The block size of the charge should be appropriate to ensure the charging density. Too fine a charge increases the contact area between the charges. When the charge is too large, the bulk density of the entire charge column decreases. Both increase the resistance value of the charge column.

3.3 Charging and Melting

Before charging, the residual steel and slag in the furnace should be removed, and the damage to the furnace lining should be checked. The local damage should be repaired if it turns black due to rapid cooling. The particle size of the repair material should be smaller than the knotting material, and the adhesive used should be slightly more. Large furnaces with severe damage can be hoisted into iron molds for filling and knotting.

Because the induction furnace cools down quickly after steel is tapped, it must be charged quickly. Charge barrels should be used as much as possible. To accelerate melting, the charge should be reasonably distributed according to the temperature distribution in the furnace.

In order to form slag in advance, slag accounting for 1% of the charge weight can be added to the bottom of the furnace before charging. Lime and fluorite are added to alkaline furnaces, and broken glass is added to acid furnaces.

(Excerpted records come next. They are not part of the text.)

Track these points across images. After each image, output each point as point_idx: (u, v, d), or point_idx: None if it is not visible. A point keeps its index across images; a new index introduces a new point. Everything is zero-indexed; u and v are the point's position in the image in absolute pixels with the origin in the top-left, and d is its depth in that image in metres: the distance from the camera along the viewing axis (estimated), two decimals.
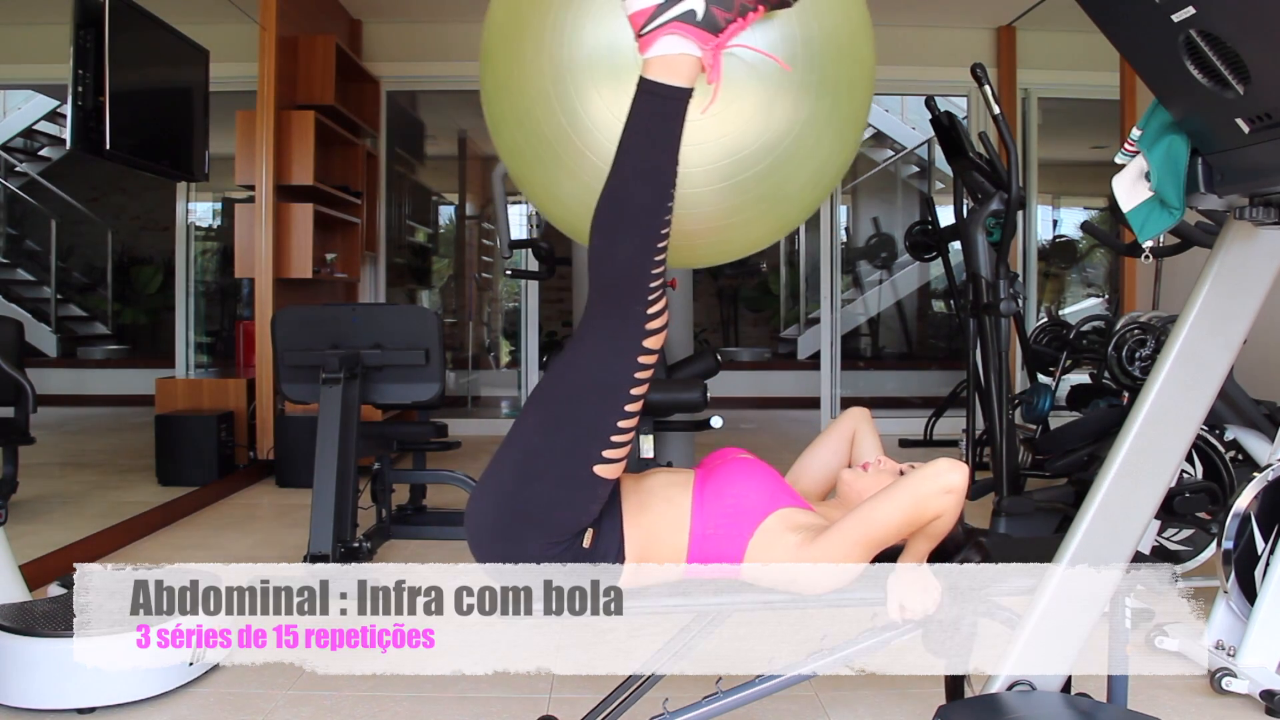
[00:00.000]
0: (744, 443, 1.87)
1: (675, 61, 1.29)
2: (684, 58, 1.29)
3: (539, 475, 1.44)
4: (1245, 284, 1.53)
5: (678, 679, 1.88)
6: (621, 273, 1.35)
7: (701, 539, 1.52)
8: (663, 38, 1.28)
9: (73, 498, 4.36)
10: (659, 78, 1.29)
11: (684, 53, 1.28)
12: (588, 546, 1.50)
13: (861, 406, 1.83)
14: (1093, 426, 3.33)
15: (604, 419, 1.42)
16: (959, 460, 1.43)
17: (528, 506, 1.45)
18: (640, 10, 1.29)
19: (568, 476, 1.43)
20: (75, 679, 2.10)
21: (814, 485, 1.77)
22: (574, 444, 1.42)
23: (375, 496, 3.66)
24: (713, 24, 1.29)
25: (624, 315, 1.38)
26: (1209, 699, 2.23)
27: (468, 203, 9.06)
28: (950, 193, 4.74)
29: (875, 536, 1.45)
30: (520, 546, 1.47)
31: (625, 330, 1.39)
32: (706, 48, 1.30)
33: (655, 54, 1.29)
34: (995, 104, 3.19)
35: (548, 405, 1.45)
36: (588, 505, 1.46)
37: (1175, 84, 1.40)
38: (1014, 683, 1.53)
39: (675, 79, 1.29)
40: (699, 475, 1.60)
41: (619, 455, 1.44)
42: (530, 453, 1.45)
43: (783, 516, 1.51)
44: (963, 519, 1.59)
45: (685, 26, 1.28)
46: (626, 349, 1.40)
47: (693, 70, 1.30)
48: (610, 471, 1.44)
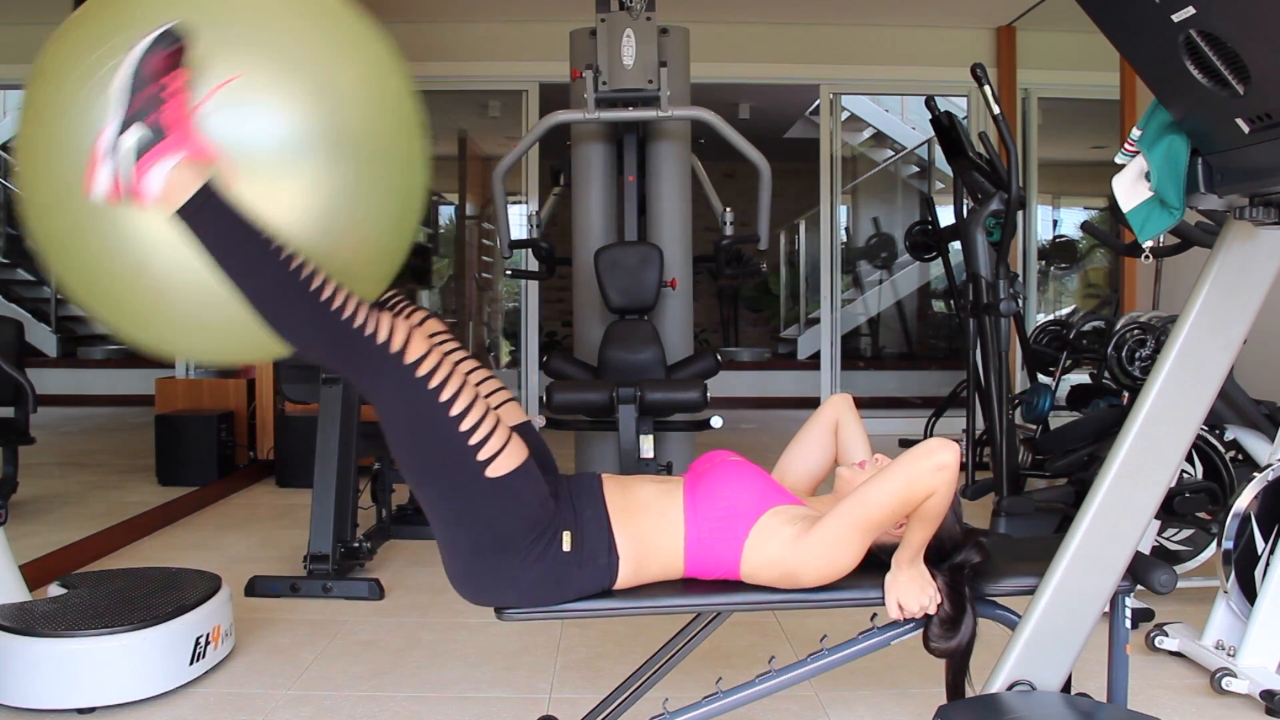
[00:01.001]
0: (744, 443, 1.87)
1: (174, 181, 1.26)
2: (175, 171, 1.26)
3: (458, 514, 1.45)
4: (1245, 284, 1.53)
5: (678, 679, 1.88)
6: (324, 341, 1.36)
7: (697, 544, 1.52)
8: (146, 179, 1.26)
9: (73, 498, 4.36)
10: (179, 199, 1.27)
11: (170, 169, 1.26)
12: (569, 550, 1.49)
13: (844, 394, 1.81)
14: (1093, 426, 3.33)
15: (448, 439, 1.41)
16: (947, 440, 1.43)
17: (477, 542, 1.46)
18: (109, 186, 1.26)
19: (477, 496, 1.43)
20: (75, 679, 2.10)
21: (801, 478, 1.76)
22: (453, 473, 1.43)
23: (375, 496, 3.66)
24: (157, 130, 1.25)
25: (370, 363, 1.38)
26: (1209, 699, 2.23)
27: (468, 203, 9.06)
28: (950, 193, 4.74)
29: (872, 518, 1.45)
30: (505, 574, 1.47)
31: (384, 372, 1.39)
32: (177, 147, 1.26)
33: (155, 193, 1.26)
34: (995, 104, 3.19)
35: (409, 467, 1.46)
36: (520, 503, 1.46)
37: (1175, 84, 1.40)
38: (1014, 683, 1.53)
39: (189, 188, 1.27)
40: (688, 481, 1.59)
41: (495, 447, 1.43)
42: (437, 506, 1.47)
43: (776, 513, 1.51)
44: (960, 518, 1.59)
45: (148, 156, 1.25)
46: (401, 382, 1.39)
47: (190, 169, 1.27)
48: (505, 464, 1.44)
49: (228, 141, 1.30)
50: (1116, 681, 1.58)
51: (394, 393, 1.40)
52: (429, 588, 3.08)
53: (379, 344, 1.38)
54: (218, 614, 2.38)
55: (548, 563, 1.48)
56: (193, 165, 1.27)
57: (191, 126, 1.28)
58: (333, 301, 1.34)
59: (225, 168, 1.29)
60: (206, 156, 1.28)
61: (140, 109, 1.25)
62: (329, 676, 2.39)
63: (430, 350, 1.42)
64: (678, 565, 1.54)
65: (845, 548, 1.46)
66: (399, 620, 2.81)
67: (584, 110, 4.00)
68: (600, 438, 4.31)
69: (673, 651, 1.81)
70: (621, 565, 1.51)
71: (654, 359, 4.00)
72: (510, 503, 1.45)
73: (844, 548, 1.46)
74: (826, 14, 6.29)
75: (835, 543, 1.46)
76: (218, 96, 1.29)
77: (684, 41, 4.42)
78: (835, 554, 1.47)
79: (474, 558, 1.48)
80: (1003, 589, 1.59)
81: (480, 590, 1.51)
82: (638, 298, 4.09)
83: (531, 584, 1.48)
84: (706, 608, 1.65)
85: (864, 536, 1.47)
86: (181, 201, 1.27)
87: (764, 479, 1.58)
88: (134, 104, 1.25)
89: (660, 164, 4.43)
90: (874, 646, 1.58)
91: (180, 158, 1.27)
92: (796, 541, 1.47)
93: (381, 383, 1.40)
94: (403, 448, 1.44)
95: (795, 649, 2.56)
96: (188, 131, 1.27)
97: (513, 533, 1.46)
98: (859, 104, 8.38)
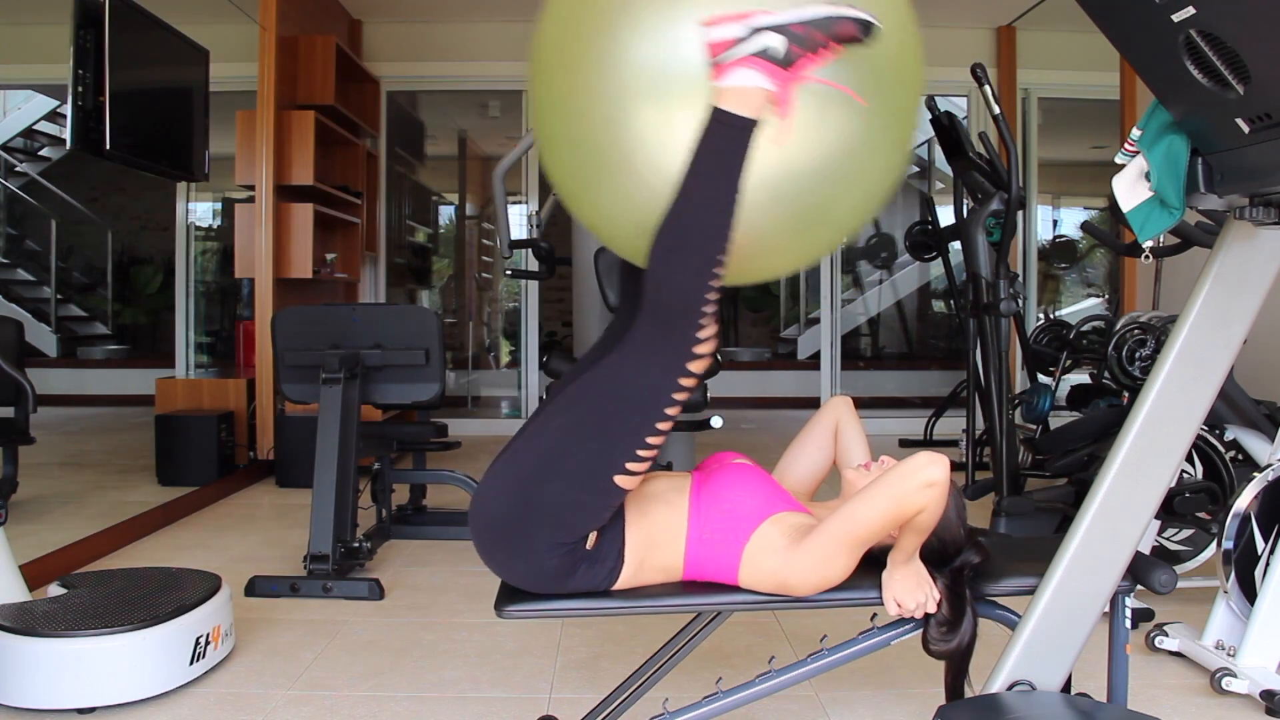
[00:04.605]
0: (744, 443, 1.87)
1: (748, 94, 1.30)
2: (757, 91, 1.30)
3: (560, 475, 1.45)
4: (1245, 284, 1.53)
5: (678, 679, 1.88)
6: (677, 296, 1.38)
7: (698, 543, 1.53)
8: (738, 69, 1.30)
9: (73, 498, 4.36)
10: (731, 108, 1.30)
11: (758, 86, 1.30)
12: (590, 548, 1.50)
13: (844, 396, 1.82)
14: (1093, 426, 3.33)
15: (635, 434, 1.44)
16: (937, 454, 1.43)
17: (542, 502, 1.46)
18: (720, 41, 1.31)
19: (588, 482, 1.45)
20: (75, 679, 2.10)
21: (802, 479, 1.76)
22: (600, 452, 1.44)
23: (375, 496, 3.66)
24: (788, 59, 1.31)
25: (674, 337, 1.41)
26: (1209, 699, 2.23)
27: (468, 203, 9.07)
28: (950, 193, 4.74)
29: (859, 535, 1.46)
30: (527, 542, 1.47)
31: (672, 351, 1.42)
32: (779, 82, 1.31)
33: (729, 84, 1.30)
34: (995, 104, 3.19)
35: (580, 411, 1.46)
36: (601, 511, 1.47)
37: (1175, 84, 1.40)
38: (1014, 683, 1.53)
39: (746, 110, 1.30)
40: (696, 479, 1.60)
41: (641, 469, 1.46)
42: (554, 453, 1.46)
43: (777, 521, 1.52)
44: (965, 521, 1.59)
45: (761, 62, 1.30)
46: (670, 369, 1.42)
47: (763, 103, 1.31)
48: (629, 482, 1.46)
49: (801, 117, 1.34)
50: (1116, 681, 1.58)
51: (654, 372, 1.43)
52: (429, 588, 3.08)
53: (698, 335, 1.41)
54: (218, 614, 2.38)
55: (567, 557, 1.49)
56: (768, 103, 1.31)
57: (801, 83, 1.33)
58: (713, 280, 1.37)
59: (777, 130, 1.33)
60: (784, 109, 1.33)
61: (799, 36, 1.30)
62: (329, 676, 2.39)
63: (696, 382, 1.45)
64: (677, 566, 1.54)
65: (834, 563, 1.47)
66: (399, 620, 2.81)
67: None
68: None
69: (673, 651, 1.81)
70: (625, 567, 1.52)
71: None
72: (596, 509, 1.47)
73: (832, 563, 1.47)
74: None
75: (824, 558, 1.47)
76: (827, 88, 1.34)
77: None
78: (824, 569, 1.48)
79: (521, 515, 1.47)
80: (1003, 589, 1.59)
81: (498, 541, 1.50)
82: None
83: (542, 568, 1.49)
84: (706, 608, 1.66)
85: (853, 552, 1.48)
86: (730, 109, 1.30)
87: (768, 484, 1.59)
88: (801, 27, 1.30)
89: None
90: (874, 646, 1.58)
91: (770, 89, 1.31)
92: (788, 553, 1.49)
93: (660, 356, 1.42)
94: (598, 401, 1.45)
95: (795, 649, 2.56)
96: (797, 82, 1.32)
97: (569, 525, 1.46)
98: None
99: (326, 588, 3.00)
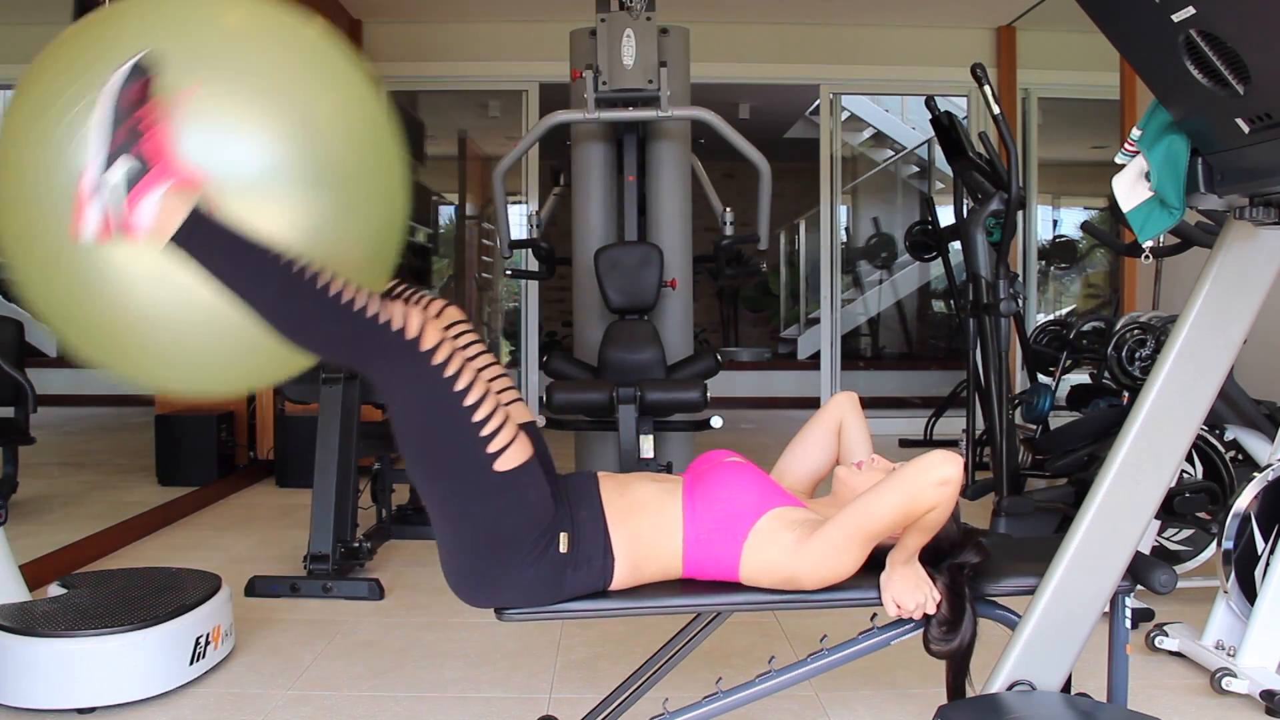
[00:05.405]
0: (744, 443, 1.87)
1: (163, 213, 1.27)
2: (165, 201, 1.27)
3: (461, 508, 1.45)
4: (1245, 284, 1.53)
5: (678, 679, 1.88)
6: (340, 337, 1.36)
7: (695, 543, 1.52)
8: (138, 212, 1.27)
9: (73, 498, 4.36)
10: (171, 229, 1.27)
11: (157, 202, 1.27)
12: (565, 551, 1.49)
13: (849, 392, 1.79)
14: (1093, 426, 3.33)
15: (461, 430, 1.41)
16: (951, 453, 1.43)
17: (478, 535, 1.46)
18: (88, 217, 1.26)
19: (483, 490, 1.43)
20: (75, 679, 2.10)
21: (801, 478, 1.75)
22: (462, 466, 1.42)
23: (375, 496, 3.66)
24: (144, 161, 1.26)
25: (388, 355, 1.38)
26: (1209, 699, 2.23)
27: (468, 203, 9.06)
28: (950, 193, 4.74)
29: (872, 529, 1.45)
30: (499, 571, 1.47)
31: (403, 365, 1.39)
32: (159, 176, 1.27)
33: (150, 225, 1.27)
34: (995, 104, 3.19)
35: (418, 459, 1.45)
36: (524, 501, 1.46)
37: (1175, 84, 1.40)
38: (1014, 683, 1.53)
39: (176, 217, 1.27)
40: (687, 481, 1.59)
41: (504, 441, 1.43)
42: (441, 501, 1.46)
43: (776, 515, 1.51)
44: (958, 518, 1.59)
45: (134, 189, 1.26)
46: (416, 370, 1.39)
47: (181, 198, 1.28)
48: (513, 458, 1.44)
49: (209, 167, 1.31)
50: (1116, 681, 1.58)
51: (409, 381, 1.40)
52: (429, 588, 3.08)
53: (393, 332, 1.38)
54: (218, 614, 2.38)
55: (545, 564, 1.47)
56: (180, 192, 1.28)
57: (173, 154, 1.29)
58: (342, 296, 1.35)
59: (210, 191, 1.30)
60: (192, 182, 1.29)
61: (123, 142, 1.25)
62: (329, 676, 2.39)
63: (443, 340, 1.42)
64: (676, 566, 1.54)
65: (845, 555, 1.47)
66: (399, 620, 2.81)
67: (584, 110, 4.00)
68: (600, 438, 4.31)
69: (673, 651, 1.81)
70: (618, 566, 1.51)
71: (654, 359, 4.00)
72: (514, 499, 1.45)
73: (844, 555, 1.47)
74: (826, 14, 6.29)
75: (836, 550, 1.46)
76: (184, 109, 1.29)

At the beginning of melting, the current is unstable because the inductance and capacitance on the line cannot be matched quickly, so low power can only be supplied in a short time. After the current stabilizes, it should be switched to full load power supply. The capacitance should be adjusted continuously during the melting process to keep the electrical equipment with a high power factor. After the charge is fully melted, the molten steel is heated to a certain degree, and then the input power is reduced according to the smelting requirements.

The appropriate melting time should be controlled. If the melting time is too short, it will cause difficulties in the selection of voltage and capacitance, and if it is too long, it will increase the useless heat loss.

The “bridging” phenomenon will occur if the charge is improperly laid or the charge contains too much rust. Otherwise, the overheating of the bottom molten steel will not only damage the furnace lining, but also cause the molten steel to absorb a large amount of gas.

Due to the electromagnetic stirring, the middle part of the molten steel rises, and the slag often flows to the edge of the crucible and sticks to the furnace wall. Therefore, slag should be continuously added according to the furnace conditions during the melting process.

3.4 Refining and deoxidation

Deoxidation is one of the important tasks of induction furnace smelting. In order to achieve a good deoxidation effect, the first thing to do is to choose a slag with suitable composition. The temperature of the induction furnace slag is relatively low, so a slag with a low melting point and good fluidity should be selected. Usually 70% lime and 30% fluorite are used as alkaline slag materials. Since fluorite is constantly volatilized during the smelting process, it should be replenished at any time, but considering the erosion and penetration of fluorite on the crucible, the amount added should not be too much.

The alloying of the induction furnace is the same as that of the electric arc furnace. Some alloying elements can be added during charging, and some can be added when the deoxidation is good. When the slag is completely reduced, the alloying operation can be carried out. Before the addition of easily oxidizable elements, the reducing slag can be completely or partially removed to increase its recovery rate. Due to the electromagnetic stirring effect, the added ferroalloy generally melts faster and is more evenly distributed.

The temperature before tapping can be measured by an optical pyrometer or an inserted thermocouple. Aluminum can be inserted for final deoxidation before tapping.